Exercise aim>
Reproduce the data word for word, from the line containing "True or false: rade9_mult_nadir_norm" through the end of the data.

Data records>
___
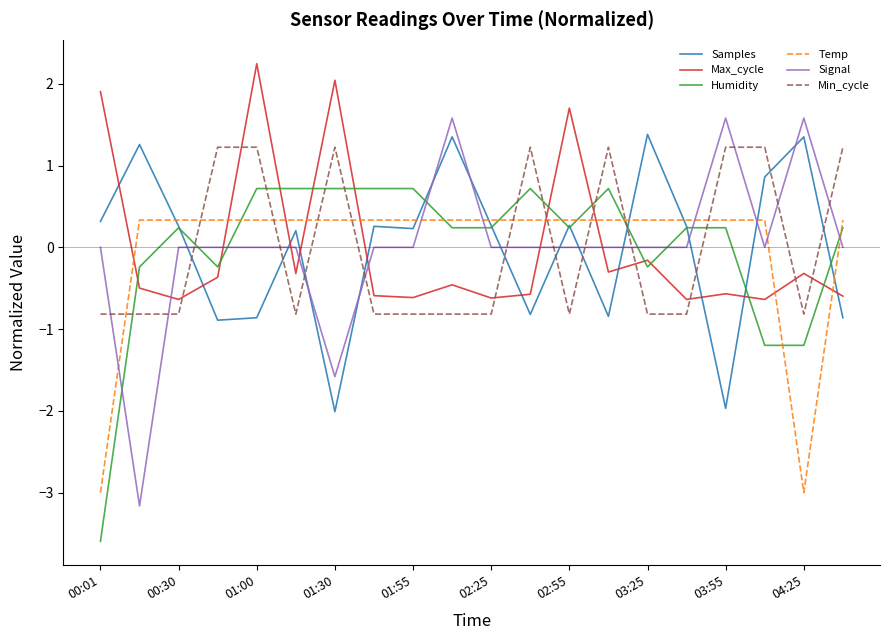

True or false: Min_cycle has more than 2 interior local peaks.

True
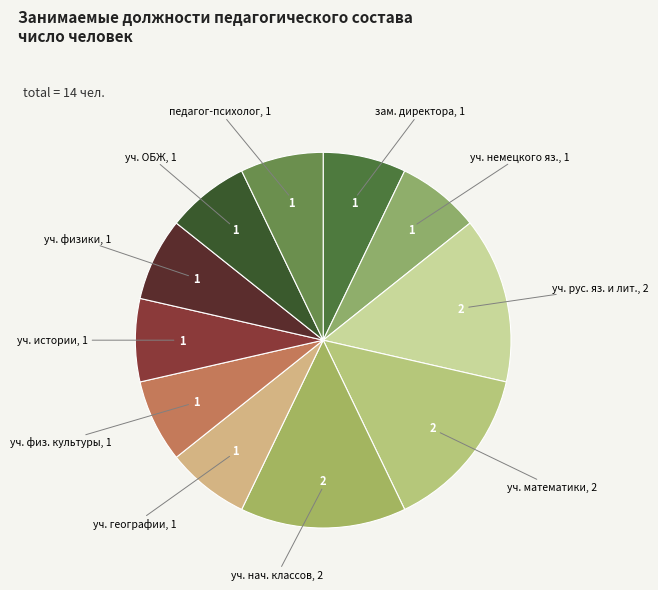

Rank the categories by value from highest to lowest.

учитель русского языка и литературы, учитель математики, учитель начальных классов, заместитель директора, учитель немецкого языка, учитель географии, учитель физической культуры, учитель истории, учитель физики, учитель ОБЖ, педагог-психолог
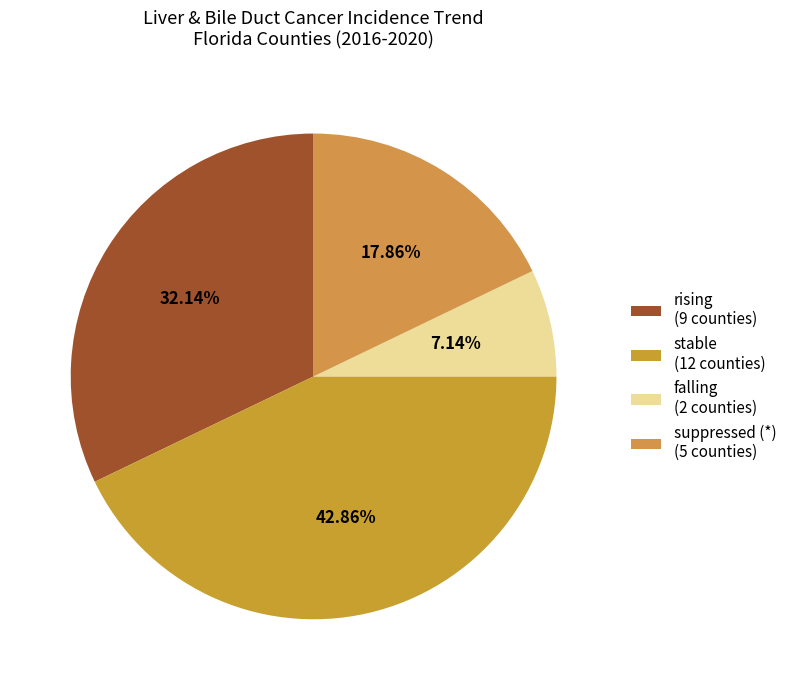

Does falling represent more than half of the total?

No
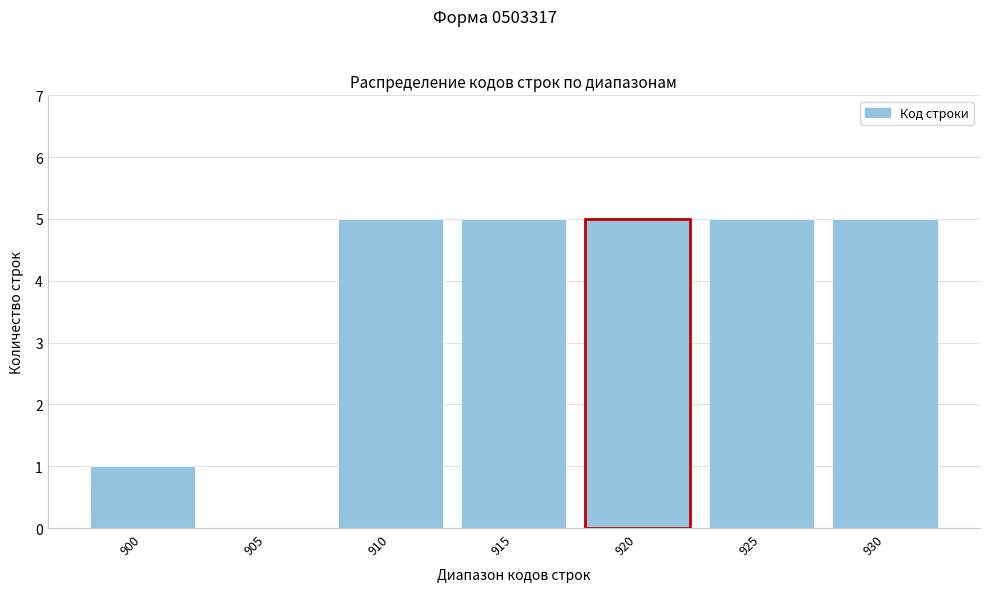

Reading left to right, extract all data points from this chart.

900=1	905=0	910=5	915=5	920=5	925=5	930=5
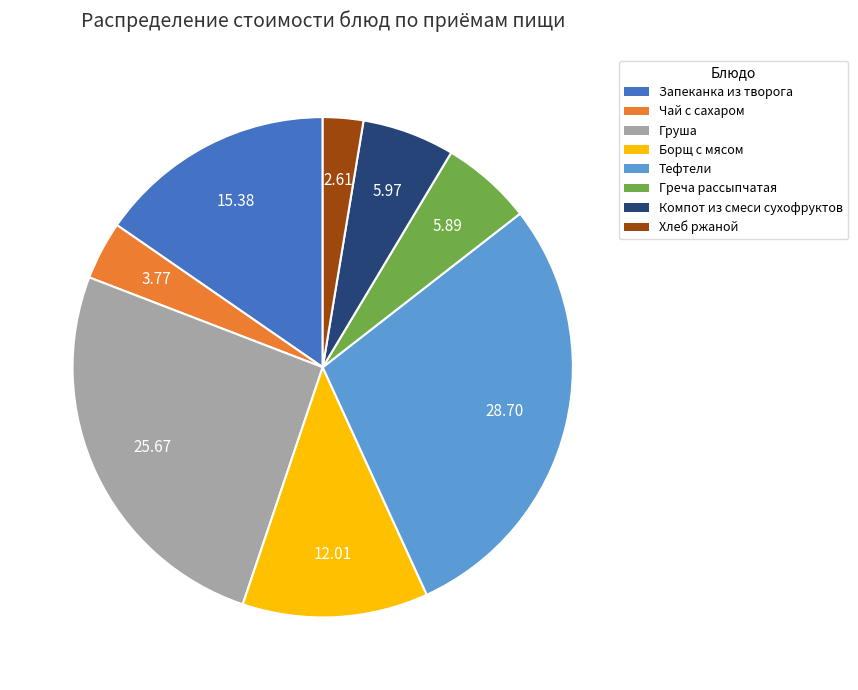

Between Хлеб ржаной and Компот из смеси сухофруктов, which is larger?

Компот из смеси сухофруктов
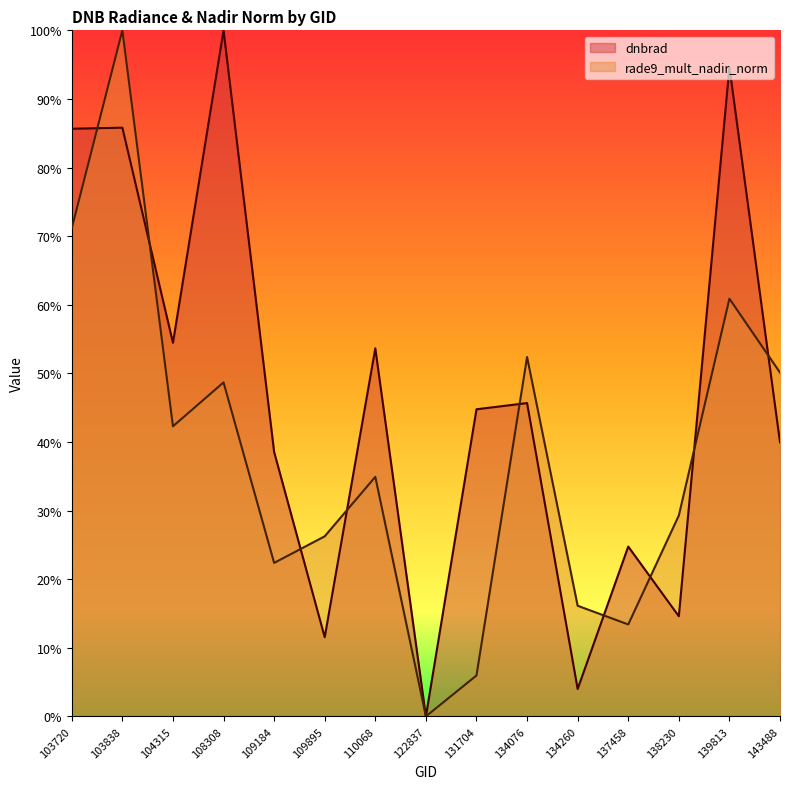

True or false: rade9_mult_nadir_norm has more than 2 points higher than both neighbors.

True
___
Solution for this exercise>
True or false: rade9_mult_nadir_norm has more than 2 points higher than both neighbors.

True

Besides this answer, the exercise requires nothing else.